Calls for targeted immigration reform are growing louder from economists who say the United States’ supply of highly skilled workers cannot keep pace with increasing demand from its young businesses. Especially in technology and manufacturing fields, many believe foreign-born talent is needed to help firms reach their potential.

The BCG study suggests the dearth in highly skilled manufacturing workers is much smaller than some have reported. (Victor J. Blue/BLOOMBERG)

Conducted by the Boston Consulting Group, the study indicates that a “skills gap” indeed exists but that it’s not nearly large enough to spur panic or broad policy changes.

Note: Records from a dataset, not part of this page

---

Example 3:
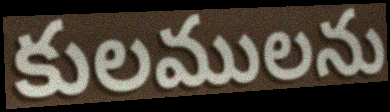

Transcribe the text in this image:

కులములను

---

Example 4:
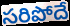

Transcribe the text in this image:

సరిపోదే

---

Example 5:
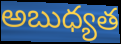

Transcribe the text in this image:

అబుధ్యత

The U.S. manufacturing industry is short roughly 80,000 to 100,000 highly skilled workers, according to the research, but that represents less than 1 percent of the American manufacturing industry’s total workforce.

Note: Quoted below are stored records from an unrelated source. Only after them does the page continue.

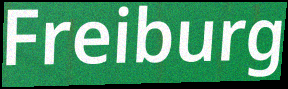
Freiburg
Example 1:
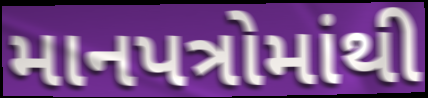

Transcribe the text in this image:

માનપત્રોમાંથી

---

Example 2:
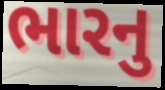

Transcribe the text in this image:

ભારનુ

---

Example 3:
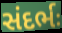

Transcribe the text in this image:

સંદર્ભઃ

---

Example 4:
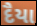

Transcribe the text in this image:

દૈયા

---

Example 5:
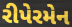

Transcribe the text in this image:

રીપેરમેન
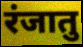
रंजातु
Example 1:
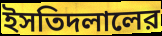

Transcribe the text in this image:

ইসতিদলালের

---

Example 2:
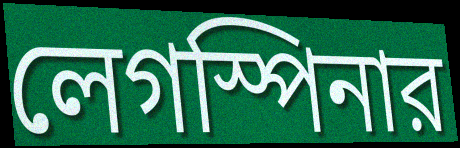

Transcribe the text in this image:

লেগস্পিনার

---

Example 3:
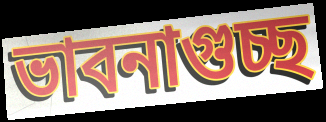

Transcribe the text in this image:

ভাবনাগুচ্ছ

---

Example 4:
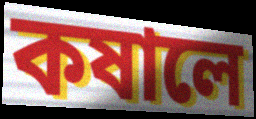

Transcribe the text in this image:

কষালে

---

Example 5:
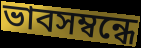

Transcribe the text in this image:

ভাবসম্বন্ধে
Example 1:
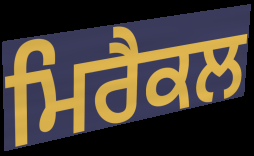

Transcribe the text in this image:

ਮਿਰੈਕਲ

Moreover, a severe gap was found in only seven states, six of which fall in the bottom quartile in terms of annual manufacturing output.

“Shortages of highly skilled manufacturing workers exist and must be addressed, but the numbers aren’t as bad as many believe,” Harold L. Sirkin, BCG senior partner and study co-author, said in a statement. “The problem is very localized.”

The findings counter other oft-cited studies that have suggested a need to provide easier immigration paths for highly trained, foreign-born workers..

The Kauffman Foundation earlier this month reported that the proportion of new companies founded by foreign-born entrepreneurs has slipped to 24.3 percent from 25.3 percent in the past six years after two decades of consistent growth. The decline was especially pronounced in Silicon Valley, one of the world’s greatest suppliers of fast-growing technology companies.

Researchers blamed much of the decline on increasingly strict immigration laws that they believe are making it more difficult for foreigners to start their enterprises in the United States.